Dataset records
-- start --

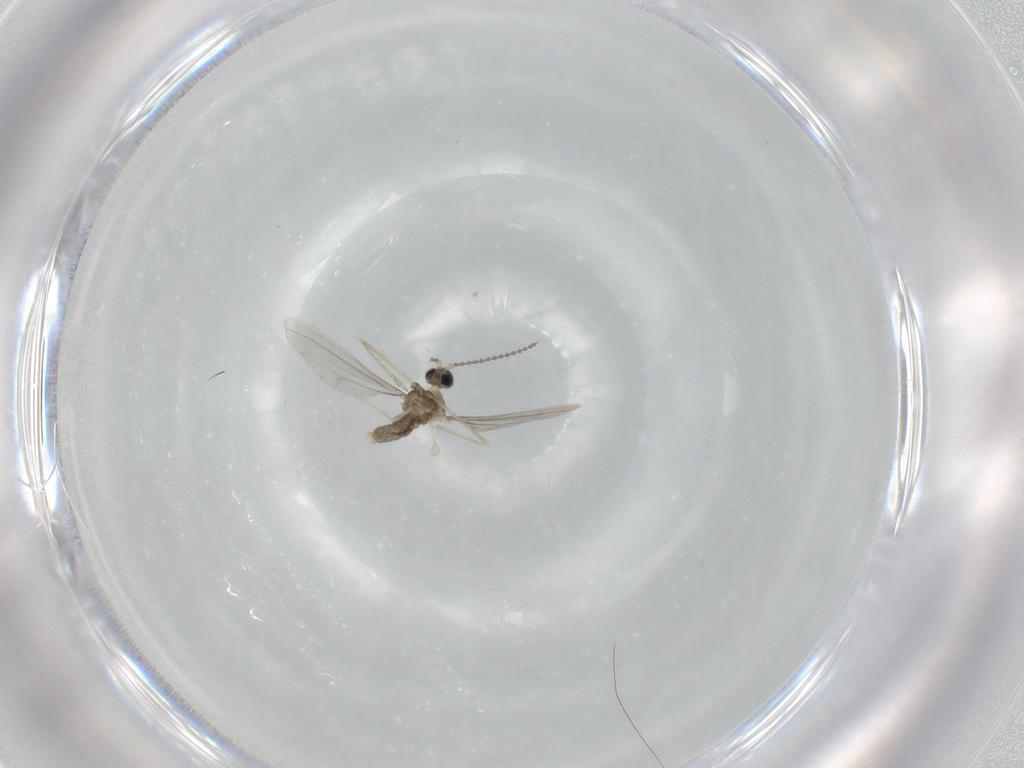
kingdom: Animalia
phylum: Arthropoda
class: Insecta
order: Diptera
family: Cecidomyiidae
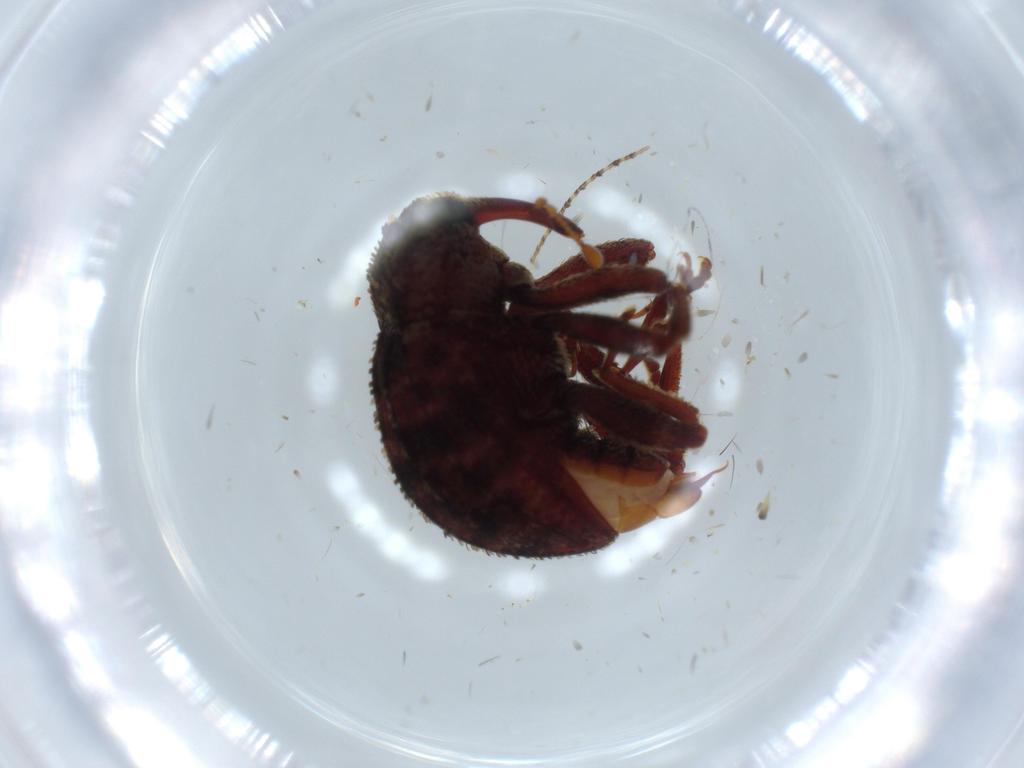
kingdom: Animalia
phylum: Arthropoda
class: Insecta
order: Coleoptera
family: Curculionidae
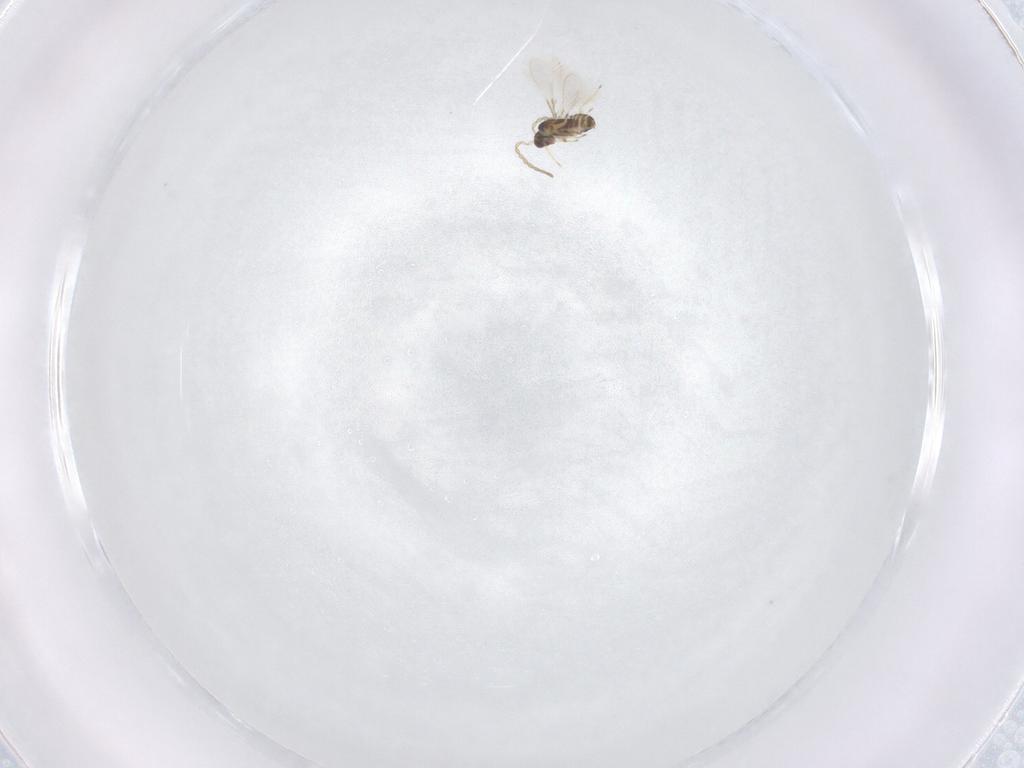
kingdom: Animalia
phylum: Arthropoda
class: Insecta
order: Hymenoptera
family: Mymaridae
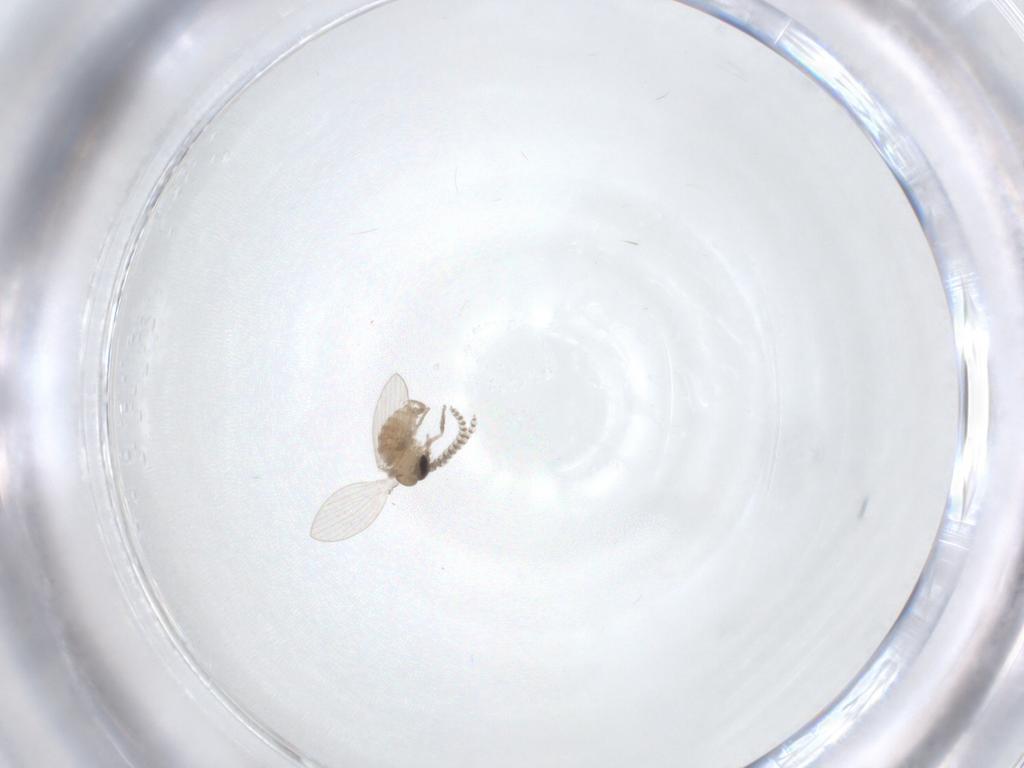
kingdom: Animalia
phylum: Arthropoda
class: Insecta
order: Diptera
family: Psychodidae
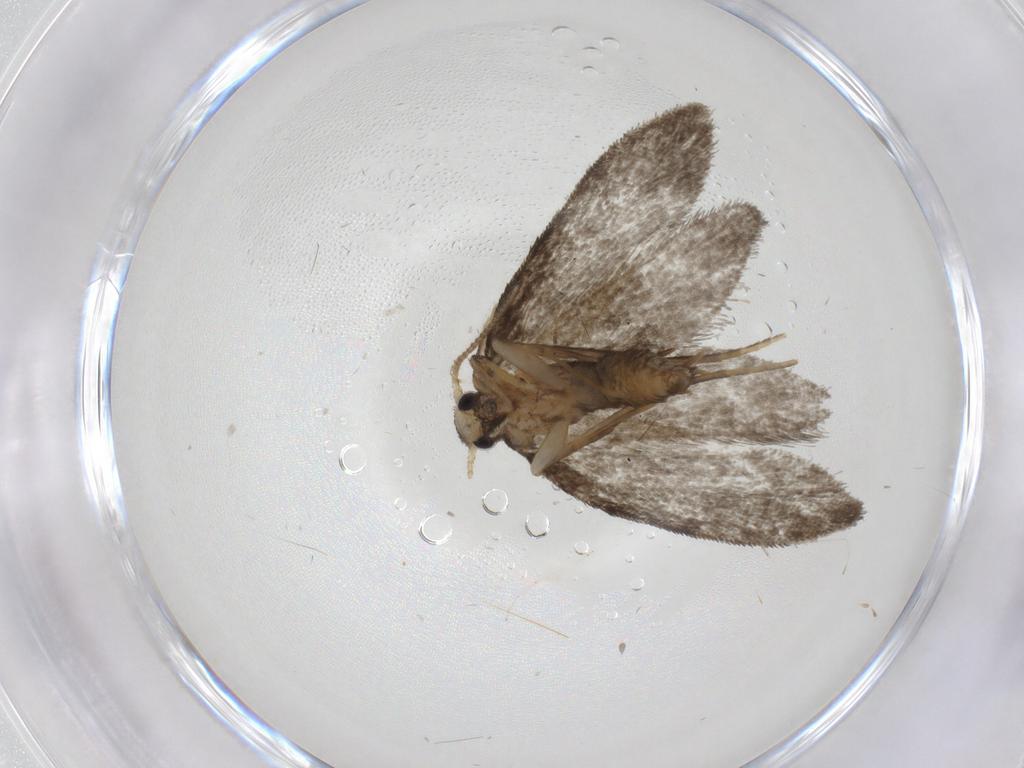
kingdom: Animalia
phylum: Arthropoda
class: Insecta
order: Lepidoptera
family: Psychidae
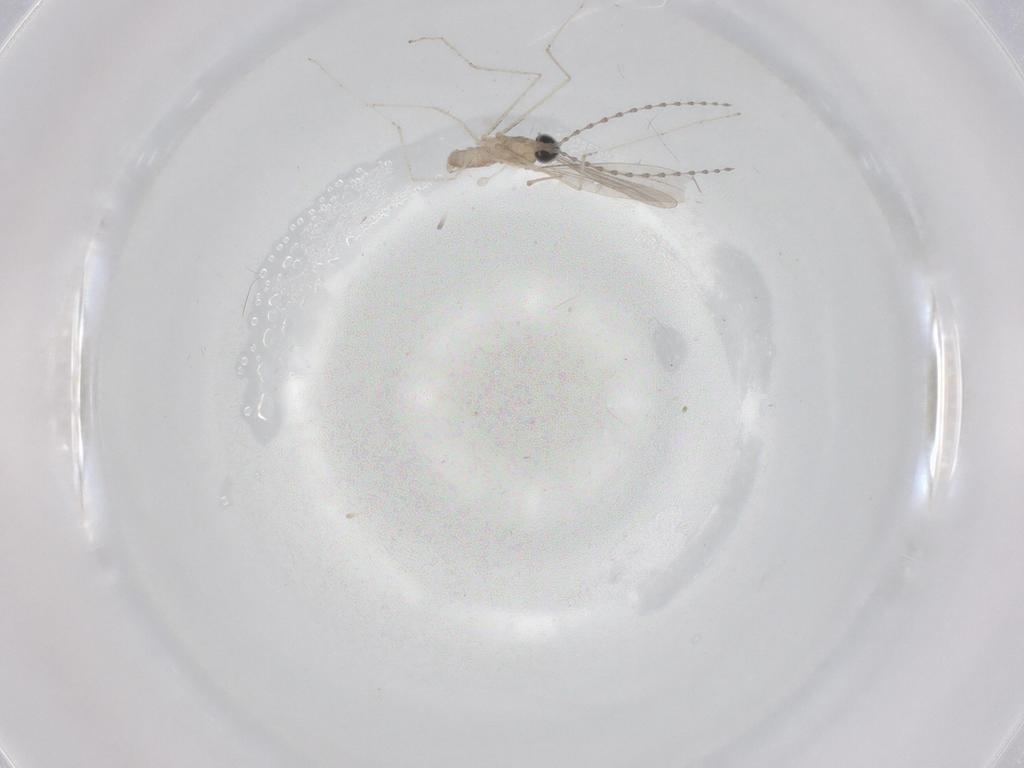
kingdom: Animalia
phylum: Arthropoda
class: Insecta
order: Diptera
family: Cecidomyiidae
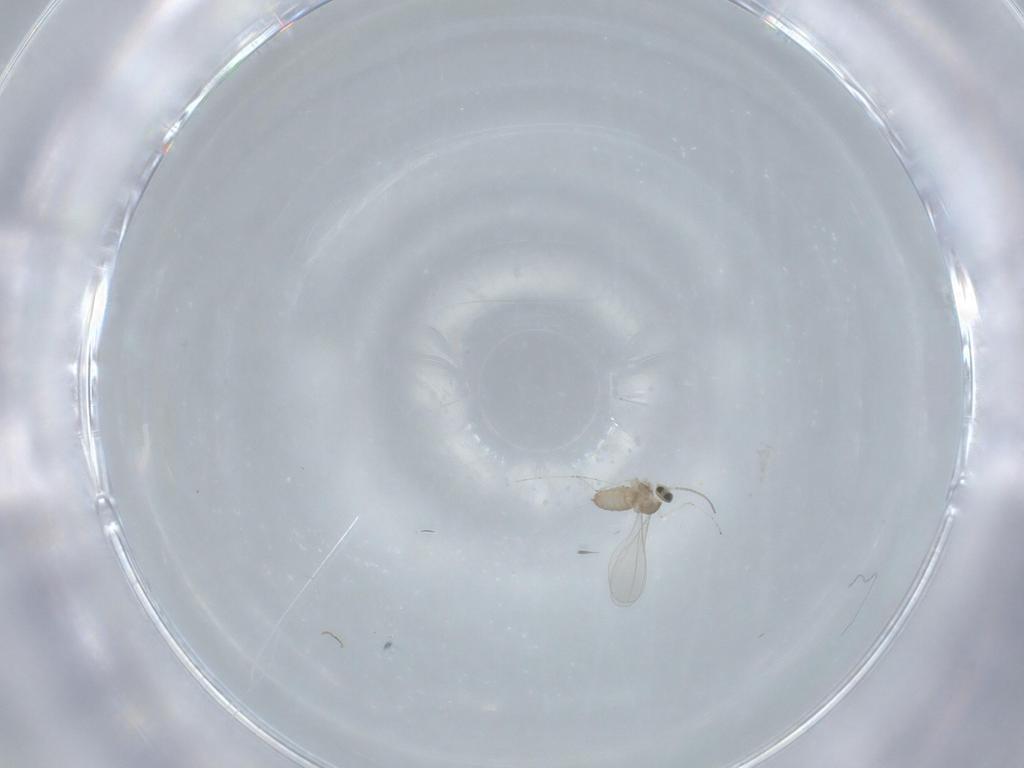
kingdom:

-- end --

SHORT TASK
Rewrite the listing above, swapping each "family" for "taxonomic family" and keeping everything else the same. Leave out the pictures.

SOLUTION TO THIS EXERCISE
kingdom: Animalia
phylum: Arthropoda
class: Insecta
order: Diptera
taxonomic family: Cecidomyiidae
kingdom: Animalia
phylum: Arthropoda
class: Insecta
order: Coleoptera
taxonomic family: Curculionidae
kingdom: Animalia
phylum: Arthropoda
class: Insecta
order: Hymenoptera
taxonomic family: Mymaridae
kingdom: Animalia
phylum: Arthropoda
class: Insecta
order: Diptera
taxonomic family: Psychodidae
kingdom: Animalia
phylum: Arthropoda
class: Insecta
order: Lepidoptera
taxonomic family: Psychidae
kingdom: Animalia
phylum: Arthropoda
class: Insecta
order: Diptera
taxonomic family: Cecidomyiidae
kingdom:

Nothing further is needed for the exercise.